- [JOB] Wherever the word "FileFunction" appears in the entries, copy the whole line.

- [Hardware design source files]

********

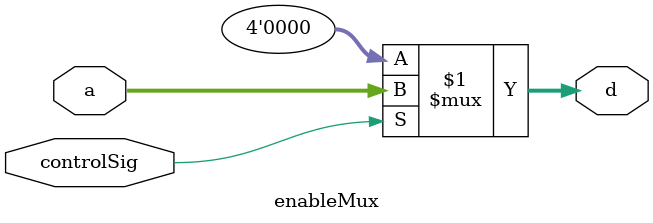
<source format=sv>
module enableMux(input logic [3:0] a,
input logic controlSig,
output logic [3:0] d);

assign d = controlSig ? a : 4'b0; 

endmodule
</source>
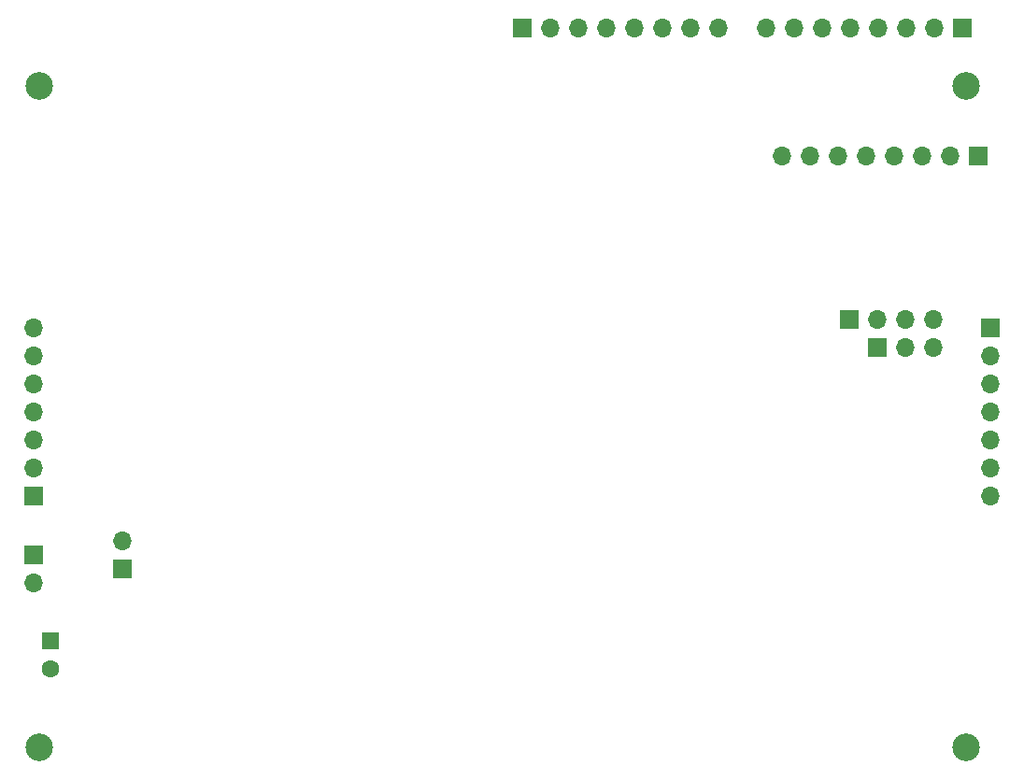
<source format=gbr>
%TF.GenerationSoftware,KiCad,Pcbnew,7.0.8-7.0.8~ubuntu20.04.1*%
%TF.CreationDate,2023-11-06T15:40:33+00:00*%
%TF.ProjectId,one-synapse-electronic,6f6e652d-7379-46e6-9170-73652d656c65,rev?*%
%TF.SameCoordinates,Original*%
%TF.FileFunction,Soldermask,Bot*%
%TF.FilePolarity,Negative*%
%FSLAX46Y46*%
G04 Gerber Fmt 4.6, Leading zero omitted, Abs format (unit mm)*
G04 Created by KiCad (PCBNEW 7.0.8-7.0.8~ubuntu20.04.1) date 2023-11-06 15:40:33*
%MOMM*%
%LPD*%
G01*
G04 APERTURE LIST*
%ADD10R,1.700000X1.700000*%
%ADD11O,1.700000X1.700000*%
%ADD12C,2.500000*%
%ADD13R,1.600000X1.600000*%
%ADD14C,1.600000*%
G04 APERTURE END LIST*
D10*
%TO.C,J5*%
X141200000Y-143920000D03*
D11*
X141200000Y-146460000D03*
X141200000Y-149000000D03*
X141200000Y-151540000D03*
X141200000Y-154080000D03*
X141200000Y-156620000D03*
X141200000Y-159160000D03*
%TD*%
D10*
%TO.C,J2*%
X98800000Y-116750000D03*
D11*
X101340000Y-116750000D03*
X103880000Y-116750000D03*
X106420000Y-116750000D03*
X108960000Y-116750000D03*
X111500000Y-116750000D03*
X114040000Y-116750000D03*
X116580000Y-116750000D03*
%TD*%
D12*
%TO.C,H1*%
X55000000Y-122000000D03*
%TD*%
D10*
%TO.C,J3*%
X138620000Y-116750000D03*
D11*
X136080000Y-116750000D03*
X133540000Y-116750000D03*
X131000000Y-116750000D03*
X128460000Y-116750000D03*
X125920000Y-116750000D03*
X123380000Y-116750000D03*
X120840000Y-116750000D03*
%TD*%
D12*
%TO.C,H2*%
X139000000Y-122000000D03*
%TD*%
D13*
%TO.C,C24*%
X56000000Y-172347349D03*
D14*
X56000000Y-174847349D03*
%TD*%
D10*
%TO.C,J4*%
X54500000Y-159160000D03*
D11*
X54500000Y-156620000D03*
X54500000Y-154080000D03*
X54500000Y-151540000D03*
X54500000Y-149000000D03*
X54500000Y-146460000D03*
X54500000Y-143920000D03*
%TD*%
D12*
%TO.C,H4*%
X55000000Y-182000000D03*
%TD*%
D10*
%TO.C,J10*%
X130920000Y-145750000D03*
D11*
X133460000Y-145750000D03*
X136000000Y-145750000D03*
%TD*%
D12*
%TO.C,H3*%
X139000000Y-182000000D03*
%TD*%
D10*
%TO.C,J6*%
X54500000Y-164500000D03*
D11*
X54500000Y-167040000D03*
%TD*%
D10*
%TO.C,J9*%
X128420000Y-143210000D03*
D11*
X130960000Y-143210000D03*
X133500000Y-143210000D03*
X136040000Y-143210000D03*
%TD*%
D10*
%TO.C,J1*%
X62500000Y-165775000D03*
D11*
X62500000Y-163235000D03*
%TD*%
D10*
%TO.C,J7*%
X140100000Y-128412500D03*
D11*
X137560000Y-128412500D03*
X135020000Y-128412500D03*
X132480000Y-128412500D03*
X129940000Y-128412500D03*
X127400000Y-128412500D03*
X124860000Y-128412500D03*
X122320000Y-128412500D03*
%TD*%
M02*

</source>
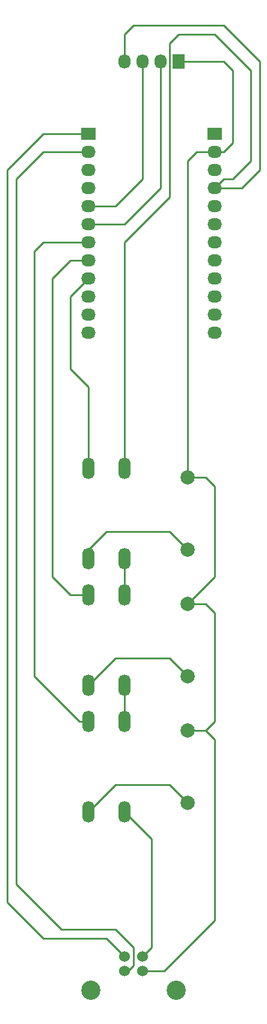
<source format=gbr>
G04 #@! TF.FileFunction,Copper,L1,Top,Signal*
%FSLAX46Y46*%
G04 Gerber Fmt 4.6, Leading zero omitted, Abs format (unit mm)*
G04 Created by KiCad (PCBNEW 4.0.4-stable) date 12/08/16 18:08:25*
%MOMM*%
%LPD*%
G01*
G04 APERTURE LIST*
%ADD10C,0.100000*%
%ADD11O,1.727200X3.048000*%
%ADD12R,2.032000X1.727200*%
%ADD13O,2.032000X1.727200*%
%ADD14R,1.727200X2.032000*%
%ADD15O,1.727200X2.032000*%
%ADD16C,1.998980*%
%ADD17C,1.524000*%
%ADD18C,2.700020*%
%ADD19C,0.250000*%
G04 APERTURE END LIST*
D10*
D11*
X106680000Y-106680000D03*
X101600000Y-106680000D03*
X106680000Y-119380000D03*
X101600000Y-119380000D03*
D12*
X119380000Y-59690000D03*
D13*
X119380000Y-62230000D03*
X119380000Y-64770000D03*
X119380000Y-67310000D03*
X119380000Y-69850000D03*
X119380000Y-72390000D03*
X119380000Y-74930000D03*
X119380000Y-77470000D03*
X119380000Y-80010000D03*
X119380000Y-82550000D03*
X119380000Y-85090000D03*
X119380000Y-87630000D03*
D12*
X101600000Y-59690000D03*
D13*
X101600000Y-62230000D03*
X101600000Y-64770000D03*
X101600000Y-67310000D03*
X101600000Y-69850000D03*
X101600000Y-72390000D03*
X101600000Y-74930000D03*
X101600000Y-77470000D03*
X101600000Y-80010000D03*
X101600000Y-82550000D03*
X101600000Y-85090000D03*
X101600000Y-87630000D03*
D14*
X114300000Y-49530000D03*
D15*
X111760000Y-49530000D03*
X109220000Y-49530000D03*
X106680000Y-49530000D03*
D16*
X115570000Y-107950000D03*
X115570000Y-118110000D03*
X115570000Y-125730000D03*
X115570000Y-135890000D03*
X115570000Y-143510000D03*
X115570000Y-153670000D03*
D11*
X106680000Y-124460000D03*
X101600000Y-124460000D03*
X106680000Y-137160000D03*
X101600000Y-137160000D03*
X106680000Y-142240000D03*
X101600000Y-142240000D03*
X106680000Y-154940000D03*
X101600000Y-154940000D03*
D17*
X106680000Y-175260000D03*
X109220000Y-175260000D03*
X109220000Y-177258980D03*
X106680000Y-177258980D03*
D18*
X101950520Y-179959000D03*
X113949480Y-179959000D03*
D19*
X114300000Y-49530000D02*
X120650000Y-49530000D01*
X120650000Y-62230000D02*
X119380000Y-62230000D01*
X121920000Y-60960000D02*
X120650000Y-62230000D01*
X121920000Y-50800000D02*
X121920000Y-60960000D01*
X120650000Y-49530000D02*
X121920000Y-50800000D01*
X115570000Y-125730000D02*
X119380000Y-121920000D01*
X118110000Y-107950000D02*
X115570000Y-107950000D01*
X119380000Y-109220000D02*
X118110000Y-107950000D01*
X119380000Y-121920000D02*
X119380000Y-109220000D01*
X115570000Y-101600000D02*
X115570000Y-107950000D01*
X119380000Y-142240000D02*
X119380000Y-127000000D01*
X118110000Y-125730000D02*
X115570000Y-125730000D01*
X119380000Y-127000000D02*
X118110000Y-125730000D01*
X119380000Y-142240000D02*
X118110000Y-143510000D01*
X118110000Y-143510000D02*
X115570000Y-143510000D01*
X109220000Y-177258980D02*
X112301020Y-177258980D01*
X119380000Y-144780000D02*
X118110000Y-143510000D01*
X119380000Y-170180000D02*
X119380000Y-144780000D01*
X112301020Y-177258980D02*
X119380000Y-170180000D01*
X118110000Y-143510000D02*
X115570000Y-143510000D01*
X115570000Y-63500000D02*
X115570000Y-101600000D01*
X116840000Y-62230000D02*
X119380000Y-62230000D01*
X115570000Y-63500000D02*
X116840000Y-62230000D01*
X120650000Y-44450000D02*
X125730000Y-49530000D01*
X125730000Y-64770000D02*
X123190000Y-67310000D01*
X125730000Y-49530000D02*
X125730000Y-64770000D01*
X119380000Y-45720000D02*
X124460000Y-50800000D01*
X124460000Y-63500000D02*
X121920000Y-66040000D01*
X124460000Y-50800000D02*
X124460000Y-63500000D01*
X106680000Y-45720000D02*
X107950000Y-44450000D01*
X107950000Y-44450000D02*
X120650000Y-44450000D01*
X114300000Y-45720000D02*
X119380000Y-45720000D01*
X113030000Y-46990000D02*
X114300000Y-45720000D01*
X120650000Y-66040000D02*
X119380000Y-67310000D01*
X121920000Y-66040000D02*
X120650000Y-66040000D01*
X106680000Y-46990000D02*
X106680000Y-45720000D01*
X123190000Y-67310000D02*
X119380000Y-67310000D01*
X106680000Y-49530000D02*
X106680000Y-46990000D01*
X106680000Y-154940000D02*
X110490000Y-158750000D01*
X110490000Y-173990000D02*
X109220000Y-175260000D01*
X110490000Y-158750000D02*
X110490000Y-173990000D01*
X106680000Y-106680000D02*
X106680000Y-74930000D01*
X113030000Y-68580000D02*
X113030000Y-46990000D01*
X106680000Y-74930000D02*
X113030000Y-68580000D01*
X106680000Y-124460000D02*
X106680000Y-119380000D01*
X106680000Y-142240000D02*
X106680000Y-137160000D01*
X109220000Y-49530000D02*
X109220000Y-66040000D01*
X105410000Y-69850000D02*
X101600000Y-69850000D01*
X109220000Y-66040000D02*
X105410000Y-69850000D01*
X101600000Y-154940000D02*
X105410000Y-151130000D01*
X113030000Y-151130000D02*
X115570000Y-153670000D01*
X105410000Y-151130000D02*
X113030000Y-151130000D01*
X101600000Y-142240000D02*
X100330000Y-142240000D01*
X95250000Y-74930000D02*
X101600000Y-74930000D01*
X93980000Y-76200000D02*
X95250000Y-74930000D01*
X93980000Y-135890000D02*
X93980000Y-76200000D01*
X100330000Y-142240000D02*
X93980000Y-135890000D01*
X101600000Y-137160000D02*
X105410000Y-133350000D01*
X113030000Y-133350000D02*
X115570000Y-135890000D01*
X105410000Y-133350000D02*
X113030000Y-133350000D01*
X101600000Y-124460000D02*
X99060000Y-124460000D01*
X99060000Y-77470000D02*
X101600000Y-77470000D01*
X96520000Y-80010000D02*
X99060000Y-77470000D01*
X96520000Y-121920000D02*
X96520000Y-80010000D01*
X99060000Y-124460000D02*
X96520000Y-121920000D01*
X101600000Y-137160000D02*
X101600000Y-135890000D01*
X113030000Y-115570000D02*
X115570000Y-118110000D01*
X104140000Y-115570000D02*
X113030000Y-115570000D01*
X101600000Y-118110000D02*
X104140000Y-115570000D01*
X101600000Y-119380000D02*
X101600000Y-118110000D01*
X99060000Y-82550000D02*
X99060000Y-92710000D01*
X101600000Y-106680000D02*
X101600000Y-95250000D01*
X101600000Y-95250000D02*
X99060000Y-92710000D01*
X99060000Y-82550000D02*
X101600000Y-80010000D01*
X111760000Y-49530000D02*
X111760000Y-67310000D01*
X106680000Y-72390000D02*
X101600000Y-72390000D01*
X111760000Y-67310000D02*
X106680000Y-72390000D01*
X95250000Y-59690000D02*
X90170000Y-64770000D01*
X90170000Y-167640000D02*
X91440000Y-168910000D01*
X90170000Y-64770000D02*
X90170000Y-167640000D01*
X106680000Y-175260000D02*
X104140000Y-172720000D01*
X95250000Y-172720000D02*
X91440000Y-168910000D01*
X104140000Y-172720000D02*
X95250000Y-172720000D01*
X95250000Y-59690000D02*
X101600000Y-59690000D01*
X106138980Y-172178980D02*
X107950000Y-173990000D01*
X101600000Y-62230000D02*
X95250000Y-62230000D01*
X91440000Y-66040000D02*
X95250000Y-62230000D01*
X91440000Y-165100000D02*
X91440000Y-66040000D01*
X97790000Y-171450000D02*
X91440000Y-165100000D01*
X105410000Y-171450000D02*
X97790000Y-171450000D01*
X106138980Y-172178980D02*
X105410000Y-171450000D01*
X107950000Y-176530000D02*
X107221020Y-177258980D01*
X107950000Y-173990000D02*
X107950000Y-176530000D01*
X107221020Y-177258980D02*
X106680000Y-177258980D01*
M02*

</source>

********

- [ANSWER SECTION]
%TF.FileFunction,Soldermask,Bot*%
G04 #@! TF.FileFunction,Copper,L1,Top,Signal*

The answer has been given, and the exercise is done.